Nel senso comune, il rapporto tra matematica e umorismo è simile a quello tra vittima e carnefice: i matematici non ridono, semmai fanno ridere, (involontariamente s’intende) per l’inveterata distrazione, la logica rigida fino a sfidare il buon senso e la cieca fiducia in formule che pretendono di esaurire il mondo. Ma chi inventa gli aneddoti più gustosi sui matematici? Altri matematici, sostiene Lolli, gli unici a saper dove colpire, a conoscere bene le manie e i vezzi della categoria e a poterne sbeffeggiare efficacemente il gergo da iniziati.
Da buon matematico Lolli conduce una dimostrazione stringente e articolata del suo assunto, facendo ridere il lettore non dei ma insieme ai matematici e alle loro invenzioni: stroncature raffinate delle opere altrui, limerick, interpretazione dei criteri concorsuali (Se Dio è un matematico, perché non ha avuto la cattedra? Aveva solo una pubblicazione importante, per di più scritta in ebraico…. la comunità scientifica ha avuto molte difficoltà a replicare i suoi risultati….), fino ai modi fantasiosi di chiudere in gabbia un leone usando le armi inconsuete della topologia, della probabilità (C’è in ogni istante una probabilità non nulla che il leone sia in gabbia. Aspetta), dell’induzione…
I matematici, almeno i più geniali, non si limitano a far sorridere, esercitano quell’arte difficile e fondamentale che è la sovversione, il capovolgimento di senso. Alcuni di loro, ben coadiuvati da scrittori e linguisti scatenati come Queneau, hanno dato letteralmente vita a Nicolas Bourbaki, primo esempio di matematico virtuale, autore fecondo e innovatore, leader indiscusso del movimento bourbakista, con l’unico limite della non esistenza.
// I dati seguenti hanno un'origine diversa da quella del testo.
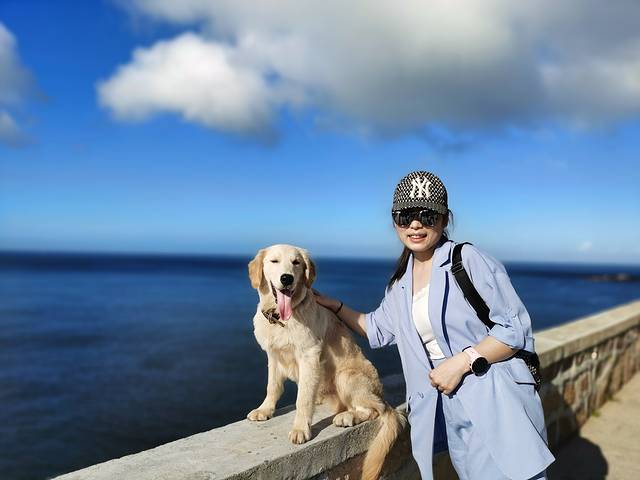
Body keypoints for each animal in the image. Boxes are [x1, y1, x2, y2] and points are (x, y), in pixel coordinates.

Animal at [246, 244, 405, 480]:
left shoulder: (309, 355)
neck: (282, 318)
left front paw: (300, 429)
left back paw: (348, 416)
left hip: (346, 376)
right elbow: (272, 387)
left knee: (376, 409)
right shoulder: (274, 356)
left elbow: (303, 399)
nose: (286, 279)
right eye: (274, 261)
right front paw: (265, 410)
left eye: (296, 263)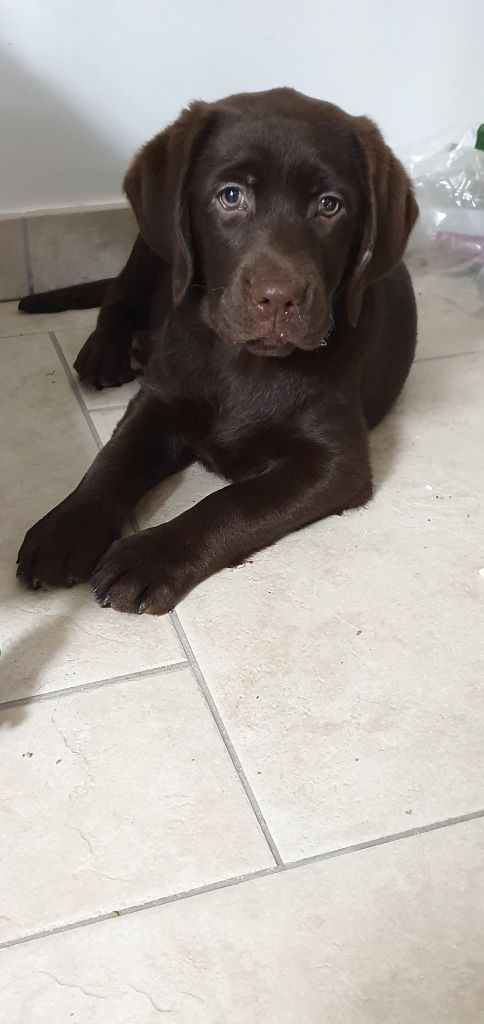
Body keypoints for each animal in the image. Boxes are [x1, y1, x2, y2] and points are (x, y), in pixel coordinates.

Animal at [16, 87, 418, 615]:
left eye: (330, 206)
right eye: (231, 196)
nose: (279, 298)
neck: (241, 360)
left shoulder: (335, 463)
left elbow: (231, 504)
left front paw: (148, 556)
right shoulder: (158, 401)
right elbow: (110, 463)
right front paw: (65, 530)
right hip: (153, 248)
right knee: (118, 298)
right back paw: (107, 352)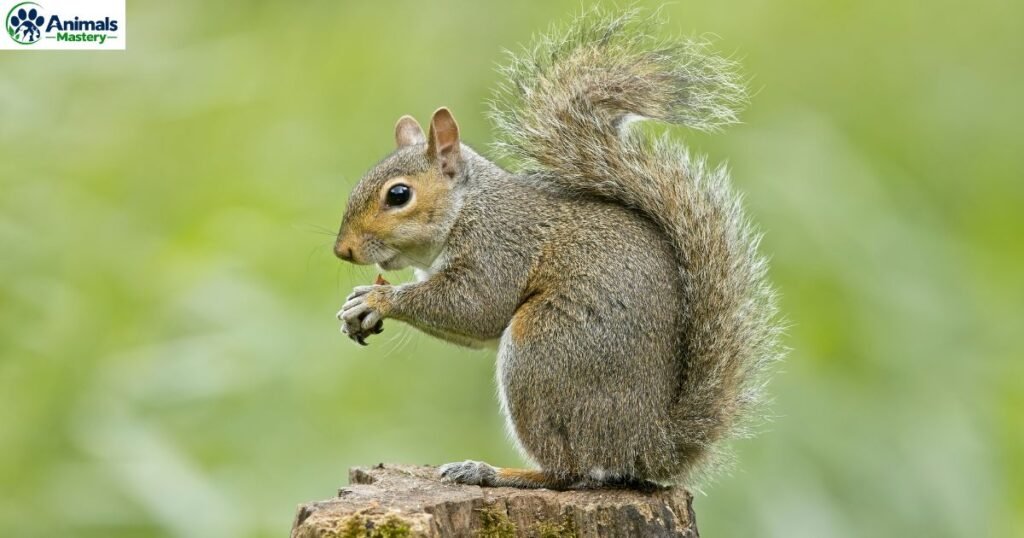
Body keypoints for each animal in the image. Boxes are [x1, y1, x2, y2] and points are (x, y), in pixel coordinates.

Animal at [334, 9, 782, 489]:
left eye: (399, 195)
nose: (342, 251)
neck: (468, 207)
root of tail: (647, 446)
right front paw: (357, 306)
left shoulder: (500, 246)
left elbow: (476, 307)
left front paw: (378, 299)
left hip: (542, 353)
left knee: (567, 470)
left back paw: (493, 471)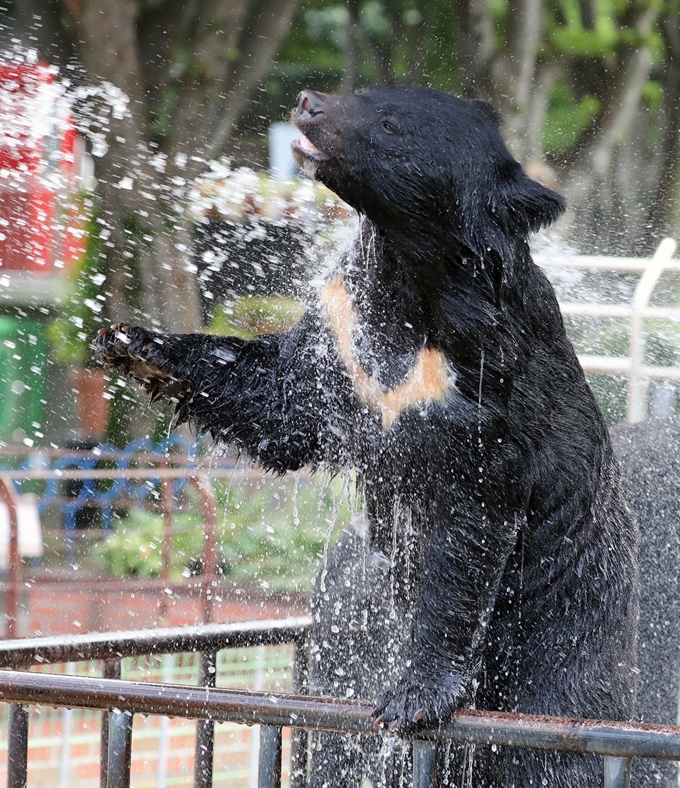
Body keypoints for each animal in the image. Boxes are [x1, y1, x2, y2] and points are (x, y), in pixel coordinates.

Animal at [93, 87, 640, 788]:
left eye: (389, 123)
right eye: (363, 93)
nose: (308, 103)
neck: (410, 276)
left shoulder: (487, 396)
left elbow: (466, 537)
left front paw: (413, 699)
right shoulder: (344, 337)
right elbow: (281, 403)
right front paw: (130, 341)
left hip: (562, 647)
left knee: (550, 745)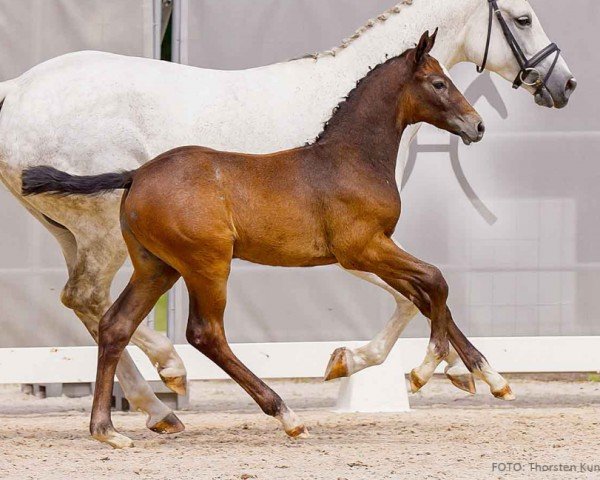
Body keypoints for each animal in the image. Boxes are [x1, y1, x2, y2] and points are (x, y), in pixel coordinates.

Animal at [0, 0, 576, 436]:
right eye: (523, 18)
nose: (563, 84)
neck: (345, 154)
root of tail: (136, 175)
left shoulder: (368, 249)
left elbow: (422, 293)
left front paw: (464, 372)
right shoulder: (360, 248)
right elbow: (430, 285)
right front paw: (438, 370)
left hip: (139, 258)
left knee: (107, 317)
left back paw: (130, 419)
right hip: (190, 261)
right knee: (186, 329)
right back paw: (242, 401)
Perché mai i matematici hanno tanto feeling con i paradossi e l’umorismo? Forse, azzarda Lolli, perché hanno quotidianamente a che fare con un linguaggio ultraspecialistico, derivato però dal linguaggio comune, nel quale ogni parola chiave ha un significato sottilmente diverso da quello di uso quotidiano: addizionare può significare sottrarre nella somma algebrica, moltiplicare un numero può renderlo più piccolo – invece che più grande – se il secondo fattore è minore di 1… per non citare termini come insiemi, gruppi, campi… le nuove parole, derivate dalle vecchie sono essenziali per la didattica e la comunicazione (peccato che tanti dei nostri prof. di un tempo non ne tenessero debito conto).
Lo sviluppo successivo del discorso è che la matematica e l’umorismo hanno molto di simile: spaccare il capello in quattro, andare oltre e contro il senso comune (e anche accorgersi che talvolta il senso comune ha ragione) spinge ad un rovesciamento di senso, a staccarsi dal problema per vederne il contesto, a sostituire lunghi calcoli con una elegante dimostrazione per assurdo, qualcosa insomma che ha a che fare con l’arte, con la narrazione più di quanto si potrebbe ritenere. Come diceva Arthur Koestler
lo schema logico del processo creativo è lo stesso in tutti e tre i casi di scienza, humour e poesia: consiste nella scoperta di similarità nascoste.
Ciò che differisce – e forse non sempre – è il clima emozionale: distaccato nella scienza e nella matematica, aggressivo nell’umorismo, partecipe nella poesia.
Questo di Lolli è un libretto prezioso, che coglie, appunto, similarità nascoste tra forme diverse di pensiero e di creatività e che – al di là delle singole dimostrazioni, dei singoli paradossi, che, talvolta, richiedono conoscenze almeno discrete (ma altre volte sono gustosi per chiunque) – riconcilia il lettore con una disciplina che, chissà perché, professori e scuola riescono troppo spesso a rendere ostica, ripetitiva e noiosa.